### YOUR ASSIGNMENT
Please print these lines word for word, from the very first line through the line containing "controlada através do", with both of those lines included.

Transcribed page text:
····················

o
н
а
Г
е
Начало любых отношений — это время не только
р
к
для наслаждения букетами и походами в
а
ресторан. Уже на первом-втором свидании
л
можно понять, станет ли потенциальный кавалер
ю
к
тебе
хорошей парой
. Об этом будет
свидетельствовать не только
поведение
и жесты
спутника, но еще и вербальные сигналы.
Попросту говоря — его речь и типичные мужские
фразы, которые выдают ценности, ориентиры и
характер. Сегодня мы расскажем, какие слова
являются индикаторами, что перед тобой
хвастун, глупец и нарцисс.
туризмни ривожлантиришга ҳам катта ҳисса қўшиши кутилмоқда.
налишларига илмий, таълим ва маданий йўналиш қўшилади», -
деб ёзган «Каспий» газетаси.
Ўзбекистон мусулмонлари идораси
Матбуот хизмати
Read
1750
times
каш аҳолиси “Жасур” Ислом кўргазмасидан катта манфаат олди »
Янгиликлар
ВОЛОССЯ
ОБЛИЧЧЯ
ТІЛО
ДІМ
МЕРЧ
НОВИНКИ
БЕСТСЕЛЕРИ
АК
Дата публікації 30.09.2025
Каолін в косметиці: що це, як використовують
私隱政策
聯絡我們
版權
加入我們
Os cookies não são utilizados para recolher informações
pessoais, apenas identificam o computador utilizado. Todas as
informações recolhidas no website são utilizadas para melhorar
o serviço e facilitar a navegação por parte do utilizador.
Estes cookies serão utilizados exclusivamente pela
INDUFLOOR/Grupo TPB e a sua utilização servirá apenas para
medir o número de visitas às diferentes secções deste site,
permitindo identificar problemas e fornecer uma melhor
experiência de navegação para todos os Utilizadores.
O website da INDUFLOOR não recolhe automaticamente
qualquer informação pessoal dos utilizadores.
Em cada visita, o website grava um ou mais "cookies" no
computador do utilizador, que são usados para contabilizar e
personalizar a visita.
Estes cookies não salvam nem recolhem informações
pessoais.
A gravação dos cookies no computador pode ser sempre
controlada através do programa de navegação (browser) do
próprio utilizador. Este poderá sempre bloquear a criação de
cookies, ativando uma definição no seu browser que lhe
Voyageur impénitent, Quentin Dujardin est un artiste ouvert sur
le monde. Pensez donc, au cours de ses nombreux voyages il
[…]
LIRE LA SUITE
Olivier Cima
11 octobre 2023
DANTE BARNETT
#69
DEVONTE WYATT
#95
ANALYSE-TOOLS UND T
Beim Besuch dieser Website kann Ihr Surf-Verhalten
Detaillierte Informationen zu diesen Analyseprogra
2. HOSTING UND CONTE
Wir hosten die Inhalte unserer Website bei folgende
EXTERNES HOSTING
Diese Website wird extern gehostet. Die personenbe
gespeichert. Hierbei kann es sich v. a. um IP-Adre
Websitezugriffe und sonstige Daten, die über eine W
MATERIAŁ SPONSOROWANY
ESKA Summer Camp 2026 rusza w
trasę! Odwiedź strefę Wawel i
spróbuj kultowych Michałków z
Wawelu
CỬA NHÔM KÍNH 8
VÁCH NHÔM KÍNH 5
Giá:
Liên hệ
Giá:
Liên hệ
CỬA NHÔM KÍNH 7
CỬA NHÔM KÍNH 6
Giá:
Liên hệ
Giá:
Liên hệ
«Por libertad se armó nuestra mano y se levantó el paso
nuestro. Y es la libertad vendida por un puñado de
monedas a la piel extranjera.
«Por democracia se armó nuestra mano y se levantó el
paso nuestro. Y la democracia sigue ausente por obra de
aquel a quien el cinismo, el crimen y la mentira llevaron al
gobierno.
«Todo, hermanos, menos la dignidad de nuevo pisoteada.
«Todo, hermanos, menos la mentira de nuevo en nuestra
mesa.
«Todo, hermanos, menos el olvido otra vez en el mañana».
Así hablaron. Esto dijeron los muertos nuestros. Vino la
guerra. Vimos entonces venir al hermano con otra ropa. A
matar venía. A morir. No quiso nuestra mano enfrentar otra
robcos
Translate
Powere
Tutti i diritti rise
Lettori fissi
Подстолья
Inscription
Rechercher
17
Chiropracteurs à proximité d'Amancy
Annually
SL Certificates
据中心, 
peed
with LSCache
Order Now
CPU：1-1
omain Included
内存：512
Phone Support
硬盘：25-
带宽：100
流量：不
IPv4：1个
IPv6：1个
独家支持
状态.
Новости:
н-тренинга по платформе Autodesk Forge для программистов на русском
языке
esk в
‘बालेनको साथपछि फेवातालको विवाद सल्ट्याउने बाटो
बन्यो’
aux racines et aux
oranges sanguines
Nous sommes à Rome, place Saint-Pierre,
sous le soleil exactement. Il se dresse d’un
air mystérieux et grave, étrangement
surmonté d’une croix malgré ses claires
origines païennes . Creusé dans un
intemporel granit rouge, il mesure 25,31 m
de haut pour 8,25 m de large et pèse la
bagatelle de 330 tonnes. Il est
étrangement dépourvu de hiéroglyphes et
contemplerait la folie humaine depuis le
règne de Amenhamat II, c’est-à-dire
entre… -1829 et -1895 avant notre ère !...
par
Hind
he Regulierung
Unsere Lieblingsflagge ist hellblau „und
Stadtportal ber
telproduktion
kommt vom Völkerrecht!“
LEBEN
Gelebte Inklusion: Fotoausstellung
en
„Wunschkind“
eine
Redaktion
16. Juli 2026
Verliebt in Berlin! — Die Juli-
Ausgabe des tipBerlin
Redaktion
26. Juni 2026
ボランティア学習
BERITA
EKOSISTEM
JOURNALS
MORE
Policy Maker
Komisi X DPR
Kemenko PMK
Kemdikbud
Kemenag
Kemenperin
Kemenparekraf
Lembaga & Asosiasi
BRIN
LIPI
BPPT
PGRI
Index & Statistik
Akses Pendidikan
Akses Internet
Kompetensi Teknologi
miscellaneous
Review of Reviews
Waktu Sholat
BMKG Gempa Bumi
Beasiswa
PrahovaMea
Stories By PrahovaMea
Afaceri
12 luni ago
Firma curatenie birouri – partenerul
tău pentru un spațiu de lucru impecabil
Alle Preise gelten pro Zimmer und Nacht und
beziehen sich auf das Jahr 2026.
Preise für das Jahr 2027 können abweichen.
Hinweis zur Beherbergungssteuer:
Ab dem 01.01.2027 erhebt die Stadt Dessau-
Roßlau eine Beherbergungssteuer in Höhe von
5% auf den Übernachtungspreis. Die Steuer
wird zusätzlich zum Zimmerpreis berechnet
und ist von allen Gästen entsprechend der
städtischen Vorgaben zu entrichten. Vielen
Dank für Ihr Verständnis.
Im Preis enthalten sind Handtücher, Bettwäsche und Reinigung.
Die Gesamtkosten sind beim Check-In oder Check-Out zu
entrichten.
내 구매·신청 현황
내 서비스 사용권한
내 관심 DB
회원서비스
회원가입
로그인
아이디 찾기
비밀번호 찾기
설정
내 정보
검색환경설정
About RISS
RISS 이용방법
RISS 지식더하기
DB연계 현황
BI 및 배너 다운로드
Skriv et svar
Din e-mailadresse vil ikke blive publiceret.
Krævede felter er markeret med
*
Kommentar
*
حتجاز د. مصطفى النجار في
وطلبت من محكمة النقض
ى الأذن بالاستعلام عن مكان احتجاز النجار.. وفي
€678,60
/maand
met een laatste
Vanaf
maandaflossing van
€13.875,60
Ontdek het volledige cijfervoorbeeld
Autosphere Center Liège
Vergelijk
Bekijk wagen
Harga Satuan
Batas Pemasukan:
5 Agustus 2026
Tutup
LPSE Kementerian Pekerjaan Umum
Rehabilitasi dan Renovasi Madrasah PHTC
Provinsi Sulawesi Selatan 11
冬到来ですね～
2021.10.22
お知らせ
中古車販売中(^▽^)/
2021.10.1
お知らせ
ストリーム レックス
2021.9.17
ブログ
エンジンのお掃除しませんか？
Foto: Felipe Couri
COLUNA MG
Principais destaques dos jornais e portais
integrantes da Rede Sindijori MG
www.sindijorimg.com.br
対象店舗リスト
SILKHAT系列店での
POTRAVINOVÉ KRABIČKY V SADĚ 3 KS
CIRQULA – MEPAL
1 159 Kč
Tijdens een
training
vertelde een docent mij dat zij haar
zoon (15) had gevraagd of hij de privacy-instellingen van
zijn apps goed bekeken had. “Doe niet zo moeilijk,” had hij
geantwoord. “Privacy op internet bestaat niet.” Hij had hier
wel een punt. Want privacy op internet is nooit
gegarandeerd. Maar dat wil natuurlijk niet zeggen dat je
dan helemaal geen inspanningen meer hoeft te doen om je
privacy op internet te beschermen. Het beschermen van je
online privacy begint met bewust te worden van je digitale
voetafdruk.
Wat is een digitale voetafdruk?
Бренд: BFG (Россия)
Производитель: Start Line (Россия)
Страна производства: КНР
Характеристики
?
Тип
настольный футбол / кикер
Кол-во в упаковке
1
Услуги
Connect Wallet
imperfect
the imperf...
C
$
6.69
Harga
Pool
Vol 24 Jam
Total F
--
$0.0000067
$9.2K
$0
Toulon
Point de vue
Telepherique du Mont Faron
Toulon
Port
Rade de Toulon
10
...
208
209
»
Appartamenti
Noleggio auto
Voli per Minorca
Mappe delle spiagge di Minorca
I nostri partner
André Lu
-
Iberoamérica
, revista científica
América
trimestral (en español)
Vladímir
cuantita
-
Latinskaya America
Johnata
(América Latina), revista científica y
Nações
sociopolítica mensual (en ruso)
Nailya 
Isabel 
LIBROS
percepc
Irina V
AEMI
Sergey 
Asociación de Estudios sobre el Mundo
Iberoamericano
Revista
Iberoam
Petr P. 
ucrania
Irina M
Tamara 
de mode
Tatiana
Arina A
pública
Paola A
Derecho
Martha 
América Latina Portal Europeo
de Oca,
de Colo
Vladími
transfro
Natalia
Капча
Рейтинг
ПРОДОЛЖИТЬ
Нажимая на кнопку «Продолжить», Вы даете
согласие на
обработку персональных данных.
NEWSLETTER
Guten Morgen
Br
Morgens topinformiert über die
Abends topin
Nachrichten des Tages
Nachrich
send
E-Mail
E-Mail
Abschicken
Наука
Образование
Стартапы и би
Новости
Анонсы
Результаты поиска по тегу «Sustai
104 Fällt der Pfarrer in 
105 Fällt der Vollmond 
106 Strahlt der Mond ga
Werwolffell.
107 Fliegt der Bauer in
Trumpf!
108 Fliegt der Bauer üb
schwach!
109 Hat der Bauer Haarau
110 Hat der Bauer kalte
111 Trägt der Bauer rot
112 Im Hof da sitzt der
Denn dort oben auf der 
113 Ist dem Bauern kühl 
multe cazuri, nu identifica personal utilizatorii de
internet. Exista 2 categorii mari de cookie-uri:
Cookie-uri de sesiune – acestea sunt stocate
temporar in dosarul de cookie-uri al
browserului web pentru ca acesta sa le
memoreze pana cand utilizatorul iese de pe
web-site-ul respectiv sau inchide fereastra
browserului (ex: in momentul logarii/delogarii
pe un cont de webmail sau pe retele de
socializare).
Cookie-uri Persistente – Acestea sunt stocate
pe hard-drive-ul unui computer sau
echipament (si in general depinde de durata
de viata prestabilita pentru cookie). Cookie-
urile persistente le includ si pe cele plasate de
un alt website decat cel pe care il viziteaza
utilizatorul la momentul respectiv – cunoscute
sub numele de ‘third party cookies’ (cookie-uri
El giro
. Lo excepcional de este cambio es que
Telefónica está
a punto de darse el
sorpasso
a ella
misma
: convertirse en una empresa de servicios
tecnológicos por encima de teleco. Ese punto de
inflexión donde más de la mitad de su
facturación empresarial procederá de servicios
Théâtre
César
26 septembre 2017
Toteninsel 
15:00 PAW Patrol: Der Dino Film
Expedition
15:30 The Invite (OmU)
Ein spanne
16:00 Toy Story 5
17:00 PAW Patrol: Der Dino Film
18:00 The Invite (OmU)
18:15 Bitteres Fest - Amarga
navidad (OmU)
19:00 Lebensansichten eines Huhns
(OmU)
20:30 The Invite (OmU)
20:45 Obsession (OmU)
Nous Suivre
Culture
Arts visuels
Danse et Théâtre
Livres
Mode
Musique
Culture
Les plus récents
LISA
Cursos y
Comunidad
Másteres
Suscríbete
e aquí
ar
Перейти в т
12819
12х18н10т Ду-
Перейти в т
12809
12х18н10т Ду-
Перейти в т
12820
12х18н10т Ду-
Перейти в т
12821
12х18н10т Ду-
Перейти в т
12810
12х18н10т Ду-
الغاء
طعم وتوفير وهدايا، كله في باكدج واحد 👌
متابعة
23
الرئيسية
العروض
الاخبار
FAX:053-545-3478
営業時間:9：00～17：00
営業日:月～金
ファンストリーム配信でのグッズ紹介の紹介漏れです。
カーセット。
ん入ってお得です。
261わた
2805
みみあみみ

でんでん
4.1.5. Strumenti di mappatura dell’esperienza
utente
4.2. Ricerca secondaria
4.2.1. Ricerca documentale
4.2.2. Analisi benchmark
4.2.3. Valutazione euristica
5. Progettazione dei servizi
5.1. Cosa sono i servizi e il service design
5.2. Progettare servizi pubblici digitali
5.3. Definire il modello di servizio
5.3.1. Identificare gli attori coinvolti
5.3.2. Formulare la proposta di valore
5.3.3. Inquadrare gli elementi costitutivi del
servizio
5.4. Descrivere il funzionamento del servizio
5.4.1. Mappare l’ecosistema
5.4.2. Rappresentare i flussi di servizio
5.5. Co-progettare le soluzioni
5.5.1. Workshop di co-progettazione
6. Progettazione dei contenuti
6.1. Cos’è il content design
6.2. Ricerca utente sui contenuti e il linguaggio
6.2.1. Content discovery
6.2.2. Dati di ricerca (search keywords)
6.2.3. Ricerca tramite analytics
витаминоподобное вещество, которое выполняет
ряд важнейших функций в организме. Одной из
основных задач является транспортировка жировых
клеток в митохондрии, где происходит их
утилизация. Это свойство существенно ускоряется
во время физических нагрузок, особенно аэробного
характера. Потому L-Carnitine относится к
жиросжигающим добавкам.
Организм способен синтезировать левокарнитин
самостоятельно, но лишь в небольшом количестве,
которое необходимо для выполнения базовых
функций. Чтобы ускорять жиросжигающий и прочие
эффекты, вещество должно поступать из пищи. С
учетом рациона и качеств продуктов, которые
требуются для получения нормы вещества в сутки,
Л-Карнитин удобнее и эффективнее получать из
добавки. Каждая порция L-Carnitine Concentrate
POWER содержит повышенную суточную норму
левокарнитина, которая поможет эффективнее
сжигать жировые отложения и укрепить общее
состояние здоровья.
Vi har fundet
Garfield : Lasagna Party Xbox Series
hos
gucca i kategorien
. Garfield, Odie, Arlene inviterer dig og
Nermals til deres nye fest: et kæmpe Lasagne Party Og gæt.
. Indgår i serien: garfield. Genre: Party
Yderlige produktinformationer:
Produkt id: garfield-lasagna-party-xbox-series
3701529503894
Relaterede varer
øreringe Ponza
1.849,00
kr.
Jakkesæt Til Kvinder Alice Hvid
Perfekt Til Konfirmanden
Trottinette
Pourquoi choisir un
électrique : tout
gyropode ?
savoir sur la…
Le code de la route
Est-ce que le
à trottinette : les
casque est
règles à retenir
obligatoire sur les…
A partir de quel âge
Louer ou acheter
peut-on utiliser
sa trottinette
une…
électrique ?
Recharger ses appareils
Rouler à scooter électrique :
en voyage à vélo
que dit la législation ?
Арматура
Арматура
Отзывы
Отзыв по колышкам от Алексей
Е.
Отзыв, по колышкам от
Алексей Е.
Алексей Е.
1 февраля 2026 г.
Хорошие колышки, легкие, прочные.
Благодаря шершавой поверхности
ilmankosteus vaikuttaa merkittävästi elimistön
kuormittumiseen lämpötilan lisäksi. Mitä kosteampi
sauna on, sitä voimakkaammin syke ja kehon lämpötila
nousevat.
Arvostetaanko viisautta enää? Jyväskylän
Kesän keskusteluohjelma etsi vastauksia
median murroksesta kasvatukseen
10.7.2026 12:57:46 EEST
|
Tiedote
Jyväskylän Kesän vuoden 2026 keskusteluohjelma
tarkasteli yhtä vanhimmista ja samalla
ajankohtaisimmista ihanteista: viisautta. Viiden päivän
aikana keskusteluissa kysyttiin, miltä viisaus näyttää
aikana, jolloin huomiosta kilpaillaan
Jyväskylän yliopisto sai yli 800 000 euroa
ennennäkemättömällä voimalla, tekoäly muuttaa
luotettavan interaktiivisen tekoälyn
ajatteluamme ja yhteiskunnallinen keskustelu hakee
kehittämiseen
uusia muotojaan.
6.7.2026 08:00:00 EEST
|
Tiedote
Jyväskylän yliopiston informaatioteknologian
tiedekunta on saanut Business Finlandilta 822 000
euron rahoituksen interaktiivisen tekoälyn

····················

### RESPONSE FOR THIS EXERCISE
o
н
а
Г
е
Начало любых отношений — это время не только
р
к
для наслаждения букетами и походами в
а
ресторан. Уже на первом-втором свидании
л
можно понять, станет ли потенциальный кавалер
ю
к
тебе
хорошей парой
. Об этом будет
свидетельствовать не только
поведение
и жесты
спутника, но еще и вербальные сигналы.
Попросту говоря — его речь и типичные мужские
фразы, которые выдают ценности, ориентиры и
характер. Сегодня мы расскажем, какие слова
являются индикаторами, что перед тобой
хвастун, глупец и нарцисс.
туризмни ривожлантиришга ҳам катта ҳисса қўшиши кутилмоқда.
налишларига илмий, таълим ва маданий йўналиш қўшилади», -
деб ёзган «Каспий» газетаси.
Ўзбекистон мусулмонлари идораси
Матбуот хизмати
Read
1750
times
каш аҳолиси “Жасур” Ислом кўргазмасидан катта манфаат олди »
Янгиликлар
ВОЛОССЯ
ОБЛИЧЧЯ
ТІЛО
ДІМ
МЕРЧ
НОВИНКИ
БЕСТСЕЛЕРИ
АК
Дата публікації 30.09.2025
Каолін в косметиці: що це, як використовують
私隱政策
聯絡我們
版權
加入我們
Os cookies não são utilizados para recolher informações
pessoais, apenas identificam o computador utilizado. Todas as
informações recolhidas no website são utilizadas para melhorar
o serviço e facilitar a navegação por parte do utilizador.
Estes cookies serão utilizados exclusivamente pela
INDUFLOOR/Grupo TPB e a sua utilização servirá apenas para
medir o número de visitas às diferentes secções deste site,
permitindo identificar problemas e fornecer uma melhor
experiência de navegação para todos os Utilizadores.
O website da INDUFLOOR não recolhe automaticamente
qualquer informação pessoal dos utilizadores.
Em cada visita, o website grava um ou mais "cookies" no
computador do utilizador, que são usados para contabilizar e
personalizar a visita.
Estes cookies não salvam nem recolhem informações
pessoais.
A gravação dos cookies no computador pode ser sempre
controlada através do programa de navegação (browser) do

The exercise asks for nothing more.